_SHORT TASK 1_.
List the cases cited in the court judgment excerpt.
_SHORT TASK 2_.
Rewrite the court judgment excerpt from "[1]  MARGARET McMURDO" to "costs of court.", substituting "driving offence" for "traffic offence".

SUPREME COURT OF QUEENSLAND

 

PARTIES:

FILE NO/S:

Court of Appeal

PROCEEDING:

Application for Leave s 118 DCA (Criminal)

ORIGINATING COURT:

DELIVERED ON:

16 September 2011

DELIVERED AT:

Brisbane

HEARING DATE:

31 May 2011

JUDGES:

Margaret McMurdo P, Fraser JA and Daubney J

Separate reasons for judgment of each member of the Court, each concurring as to the order made

ORDER:

Application for leave to appeal refused

CATCHWORDS:

APPEAL AND NEW TRIAL – APPEAL - PRACTICE AND PROCEDURE – QUEENSLAND – WHEN APPEAL LIES – BY LEAVE OF COURT – GENERALLY – where the applicant was found guilty of driving over the speed limit – where the applicant raised evidence to suggest that she was not the driver of the car captured in the speed camera photograph – where the Magistrate found that the applicant was mistaken in her own mind in parts of the evidence – where the applicant argued on appeal that the relevant Australian Standards had not been complied with as required by s 112 of the Transport Operations (Road Use Management) Act 1995 (Qld) – where the applicant did not provide written notice to the prosecution before the hearing that she intended to challenge the accuracy of the speed camera or the way in which it was used – where the applicant’s appeal to the District Court was dismissed – whether the applicant should be granted leave to appeal

District Court of Queensland Act 1967 (Qld), s 118(3)

Transport Operations (Road Use Management) Act 1995 (Qld), s 112, s 120(2), s 124(4), s 124(5)

Fox v Percy (2003) 214 CLR 118; [2003] HCA 22, cited

Mbuzi v Torcetti (2008) 50 MVR 451; [2008] QCA 231, cited

Rowe v Kemper [2009] 1 Qd R 247; [2008] QCA 175, cited

COUNSEL:

The applicant appeared on her own behalf

M B Lehane for the respondent

SOLICITORS:

The applicant appeared on her own behalf

Director of Public Prosecutions (Queensland) for the respondent

[1]  MARGARET McMURDO P: I agree with Fraser JA's reasons for refusing this application for leave to appeal.

[2]  FRASER JA: The applicant seeks leave to appeal pursuant to s 118(3) of the District Court of Queensland Act 1967 (Qld) against a decision of a District Court judge dismissing her appeal against conviction for a traffic offence in the Magistrates Court.  She was fined $133 and ordered to pay $74.35 costs of court.

Saved entries
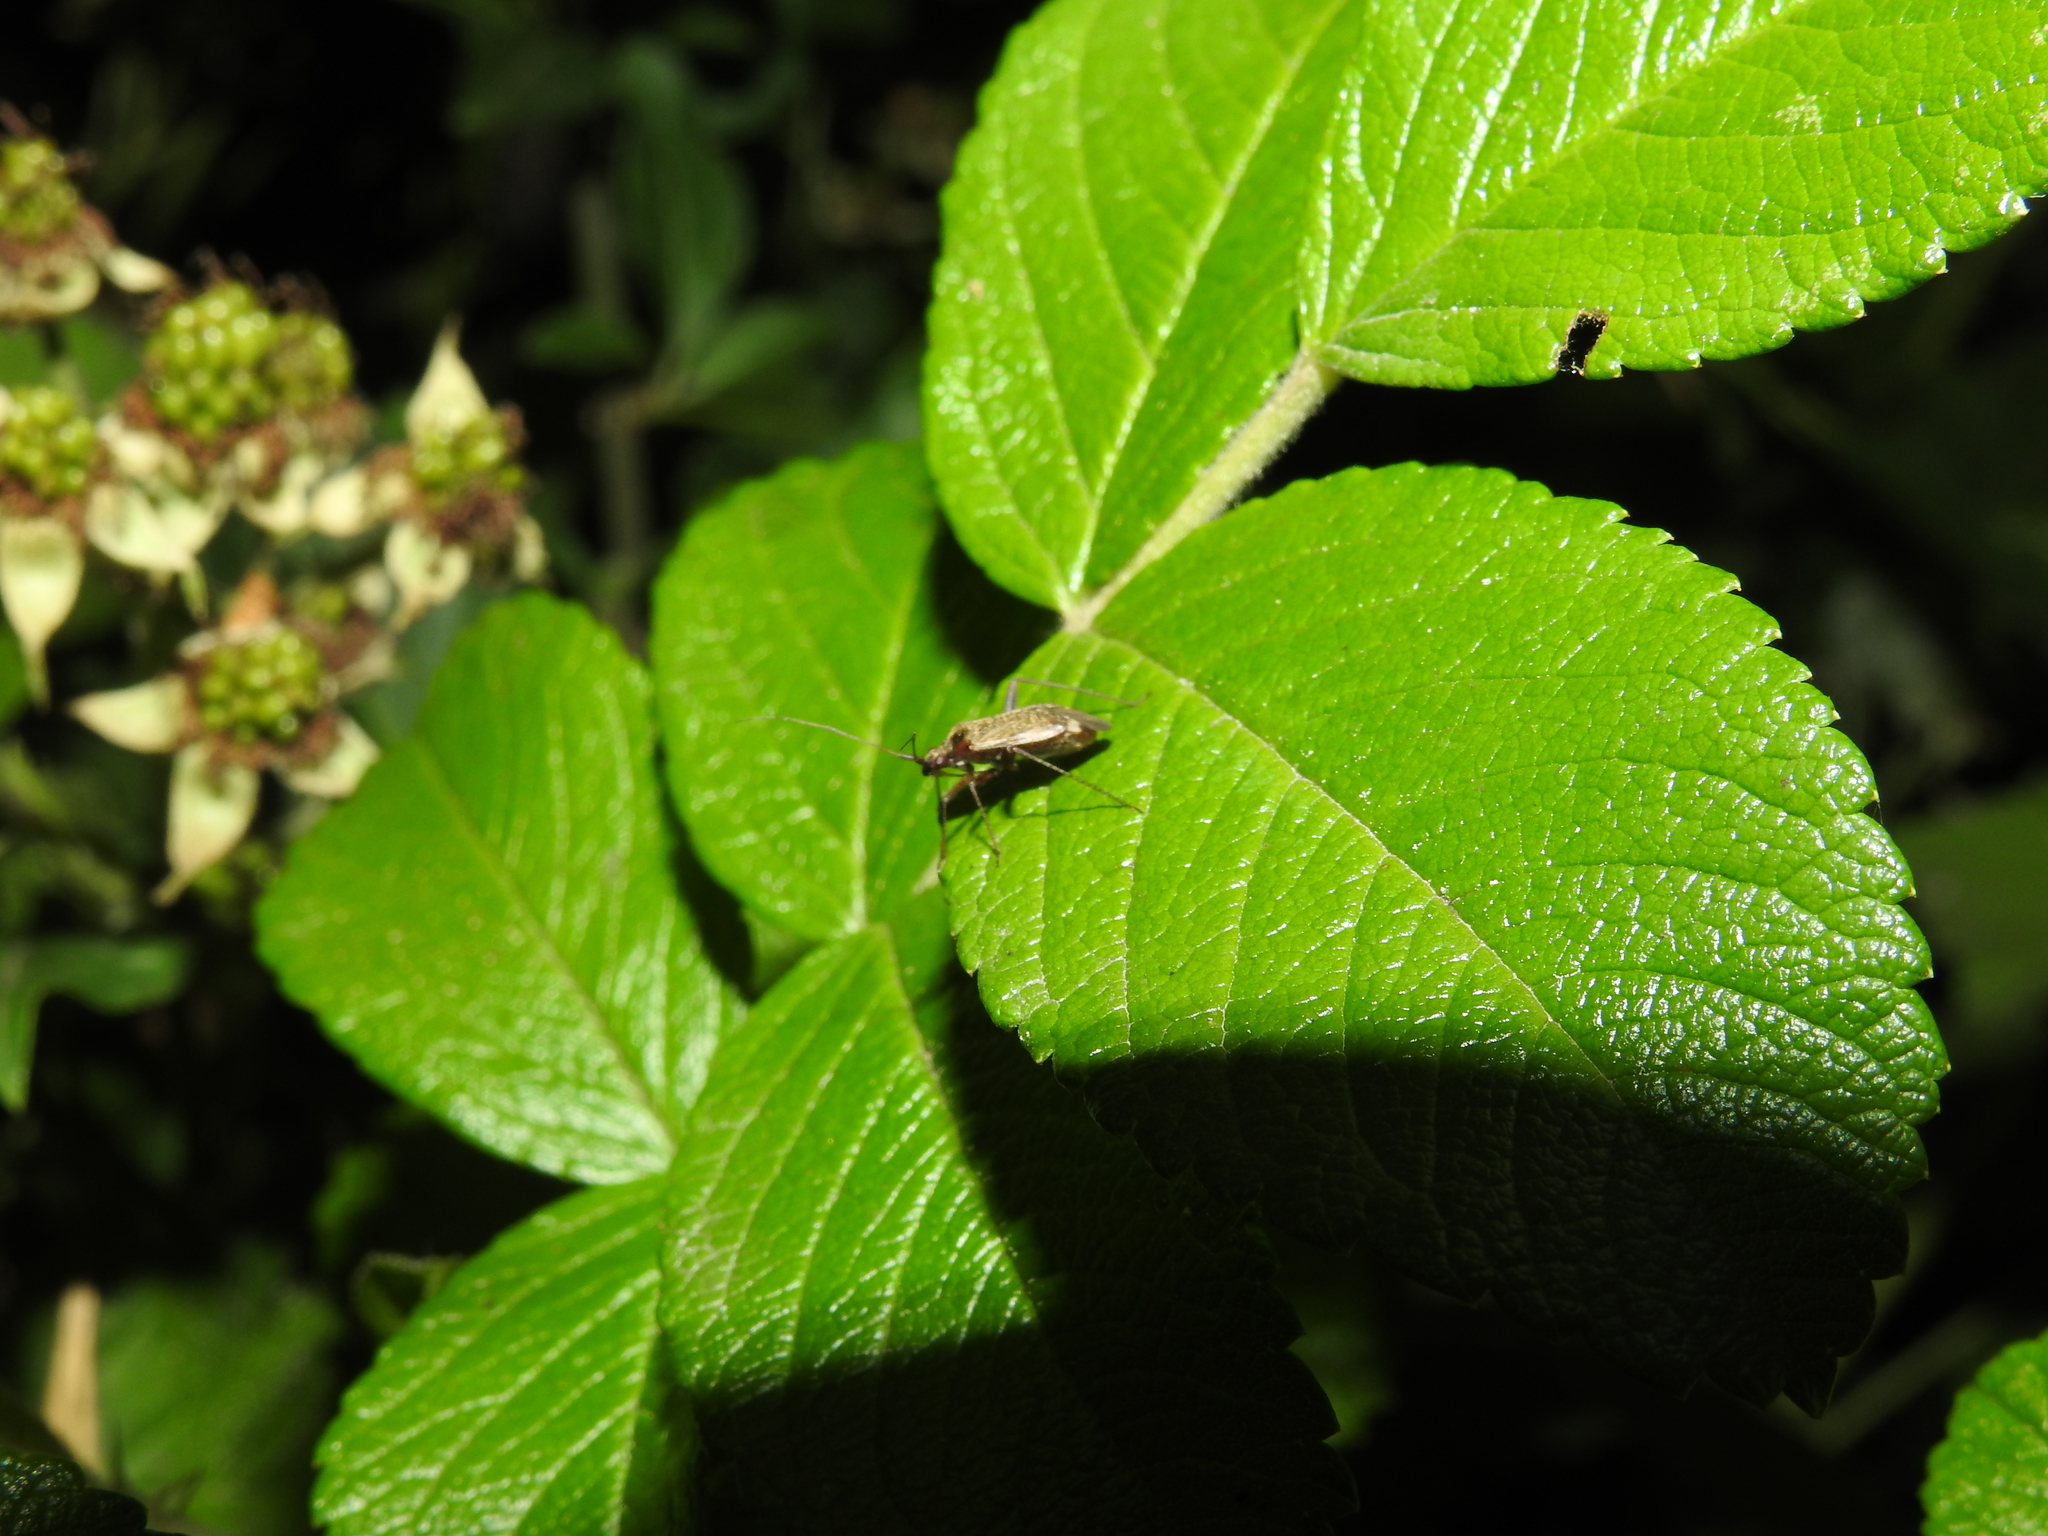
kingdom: Animalia
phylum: Arthropoda
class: Insecta
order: Hemiptera
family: Miridae
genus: Closterotomus
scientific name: Closterotomus fulvomaculatus
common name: Spotted plant bug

_ANSWER 1_.
Fox v Percy (2003) 214 CLR 118; [2003] HCA 22
Mbuzi v Torcetti (2008) 50 MVR 451; [2008] QCA 231
Rowe v Kemper [2009] 1 Qd R 247; [2008] QCA 175

_ANSWER 2_.
[1]  MARGARET McMURDO P: I agree with Fraser JA's reasons for refusing this application for leave to appeal.

[2]  FRASER JA: The applicant seeks leave to appeal pursuant to s 118(3) of the District Court of Queensland Act 1967 (Qld) against a decision of a District Court judge dismissing her appeal against conviction for a driving offence in the Magistrates Court.  She was fined $133 and ordered to pay $74.35 costs of court.